**PROBLEM TO WORK ON**
Below are the records; restate word for word the lines from the first through the one containing "maken van de", and only those.
════════════════════
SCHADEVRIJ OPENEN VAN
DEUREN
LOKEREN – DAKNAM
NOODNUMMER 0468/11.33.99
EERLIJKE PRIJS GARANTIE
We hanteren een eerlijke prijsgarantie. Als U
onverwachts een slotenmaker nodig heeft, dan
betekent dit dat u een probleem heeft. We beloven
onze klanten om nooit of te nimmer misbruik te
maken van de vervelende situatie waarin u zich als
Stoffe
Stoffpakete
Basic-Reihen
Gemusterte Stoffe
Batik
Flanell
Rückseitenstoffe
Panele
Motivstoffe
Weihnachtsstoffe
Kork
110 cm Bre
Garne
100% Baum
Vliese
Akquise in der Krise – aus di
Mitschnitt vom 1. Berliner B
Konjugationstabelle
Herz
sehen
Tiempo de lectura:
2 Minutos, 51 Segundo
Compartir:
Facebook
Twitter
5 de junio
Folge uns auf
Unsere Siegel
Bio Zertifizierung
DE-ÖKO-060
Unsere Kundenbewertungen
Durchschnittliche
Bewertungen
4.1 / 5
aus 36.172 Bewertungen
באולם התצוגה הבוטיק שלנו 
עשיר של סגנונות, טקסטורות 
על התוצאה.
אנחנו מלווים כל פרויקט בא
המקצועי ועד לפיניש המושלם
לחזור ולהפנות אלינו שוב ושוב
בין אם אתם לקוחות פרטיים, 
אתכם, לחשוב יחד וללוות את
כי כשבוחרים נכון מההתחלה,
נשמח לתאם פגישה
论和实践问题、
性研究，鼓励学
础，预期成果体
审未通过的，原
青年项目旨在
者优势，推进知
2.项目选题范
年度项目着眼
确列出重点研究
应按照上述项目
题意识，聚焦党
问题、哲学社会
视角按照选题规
════════════════════
**TASK SOLUTION**
SCHADEVRIJ OPENEN VAN
DEUREN
LOKEREN – DAKNAM
NOODNUMMER 0468/11.33.99
EERLIJKE PRIJS GARANTIE
We hanteren een eerlijke prijsgarantie. Als U
onverwachts een slotenmaker nodig heeft, dan
betekent dit dat u een probleem heeft. We beloven
onze klanten om nooit of te nimmer misbruik te
maken van de vervelende situatie waarin u zich als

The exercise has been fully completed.